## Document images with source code
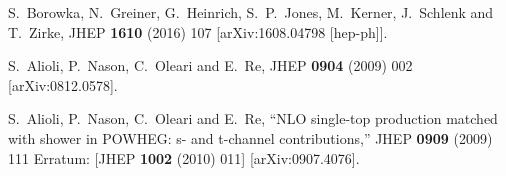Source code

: \documentclass[paper]{JHEP3}
\begin{document}
\begin{thebibliography}{10}
  S.~Borowka, N.~Greiner, G.~Heinrich, S.~P.~Jones, M.~Kerner, J.~Schlenk and T.~Zirke,
  JHEP {\bf 1610} (2016) 107
  [arXiv:1608.04798 [hep-ph]].

  S.~Alioli, P.~Nason, C.~Oleari and E.~Re,
  JHEP {\bf 0904} (2009) 002
  [arXiv:0812.0578].

  S.~Alioli, P.~Nason, C.~Oleari and E.~Re,
  ``NLO single-top production matched with shower in POWHEG: s- and t-channel contributions,''
  JHEP {\bf 0909} (2009) 111
   Erratum: [JHEP {\bf 1002} (2010) 011]
  [arXiv:0907.4076].
  
\end{thebibliography}
\end{document}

## What you have to do
Please reproduce the records above exactly and leave any picture behind.

## Response to this exercise
Source code

: \documentclass[paper]{JHEP3}
\begin{document}
\begin{thebibliography}{10}
  S.~Borowka, N.~Greiner, G.~Heinrich, S.~P.~Jones, M.~Kerner, J.~Schlenk and T.~Zirke,
  JHEP {\bf 1610} (2016) 107
  [arXiv:1608.04798 [hep-ph]].

  S.~Alioli, P.~Nason, C.~Oleari and E.~Re,
  JHEP {\bf 0904} (2009) 002
  [arXiv:0812.0578].

  S.~Alioli, P.~Nason, C.~Oleari and E.~Re,
  ``NLO single-top production matched with shower in POWHEG: s- and t-channel contributions,''
  JHEP {\bf 0909} (2009) 111
   Erratum: [JHEP {\bf 1002} (2010) 011]
  [arXiv:0907.4076].
  
\end{thebibliography}
\end{document}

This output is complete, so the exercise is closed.